Im Winter schließlich verwandeln Reif und Frost sie in filigrane Kunstwerke. „Auch für den gelb blühenden Oleander wird es langsam Zeit, ins Winterquartier zu wechseln“, meint Gieler und holt gleich die Sackkarre aus dem Schuppen. Zwar verträgt der Oleander tiefere Temperaturen bis zu Minus 5 Grad Celsius. Er freut sich, wenn er noch etwas länger im Freien verbringen darf, als all die anderen Kollegen. Doch irgendwann geht es ganz schnell und es heißt umziehen. „Gegossen wird eher selten“, verrät die Vohenstraußerin. „Alle vier Wochen gebe ich den Pflanzen eine kleine Ration Wasser.“ Dazu gehören auch die Engelstrompeten, für die Gieler ein ganz besonderes Händchen beweist. Allerdings brauchen diese Kübelpflanzen auch ganz viel Wasser. „Wenn mein Mann nicht das Wasser von der nahen Brauchwasserstelle gleich neben dem Bauhof holen könnte, wäre es nicht mehr machbar, diese durstigen Blumen zu halten.“ Und weil der Frühling bereits im Herbst beginnt und der Blütenreigen für das Jahr 2020 gut vorbereitet werden will, sind die Knollen bereits alle im Haus.
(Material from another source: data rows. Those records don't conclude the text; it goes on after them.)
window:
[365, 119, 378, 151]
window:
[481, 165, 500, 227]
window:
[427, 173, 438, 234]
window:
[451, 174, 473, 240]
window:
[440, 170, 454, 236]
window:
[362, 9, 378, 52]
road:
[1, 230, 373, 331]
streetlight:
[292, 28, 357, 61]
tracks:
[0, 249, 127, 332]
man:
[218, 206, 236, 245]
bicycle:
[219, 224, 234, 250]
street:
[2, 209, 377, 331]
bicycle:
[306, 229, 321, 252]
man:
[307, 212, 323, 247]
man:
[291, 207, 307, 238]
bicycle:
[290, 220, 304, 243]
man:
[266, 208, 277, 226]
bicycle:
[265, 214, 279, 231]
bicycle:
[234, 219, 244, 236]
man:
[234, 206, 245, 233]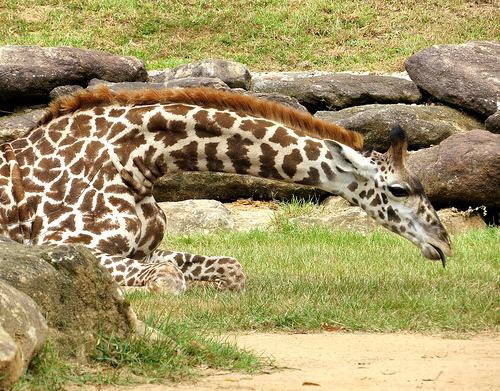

Noch etliche der pflanzlichen Gartenbewohner warten darauf, dass sie rechtzeitig für die nun beginnende kalte Jahreszeit vorbereitet werden. Empfindliche Pflanzen erhalten schützende Hüllen, die Blumenknollen bereits ein sicheres Winterquartier, auch die Hecke wurde ihrem letzten Schnitt unterzogen und die Rosen werden noch angehäufelt. Der wunderschöne Seerosenteich verlangt auch noch nach Betreuung und die Rosen müssen noch zurückgeschnitten werden, berichtete Christa Gieler, wohl wissend, dass noch längst nicht alle Arbeit getan ist. Aber es ist nicht nur das Vergehen, es ist auch das Werden. Im späten Herbst pflanzte die Gärtnerin noch schnell Beerengehölze auf Hochstamm. „Da ist die Ernte einfach bequemer und rückenschonender.“ Der Frühling liegt also bereits in der nebligen Herbstluft. Außerdem hängen heuer die ersten dekorativen Früchte am Chinesischen Blumen-Hartriegel „Teutonia“. Die im Durchmesser bis zu zwei Zentimeter großen erdbeerähnlichen Früchte lassen sich ebenfalls zu Marmeladen verarbeiten. Wenn nicht, sind sie auch eine begehrte Futterquelle für die Vögel im Winter. Noch einmal haben die letzten Blumen ihren ganz großen Auftritt, bis dann eine Schneedecke für ein klein wenig Ruhe sorgt.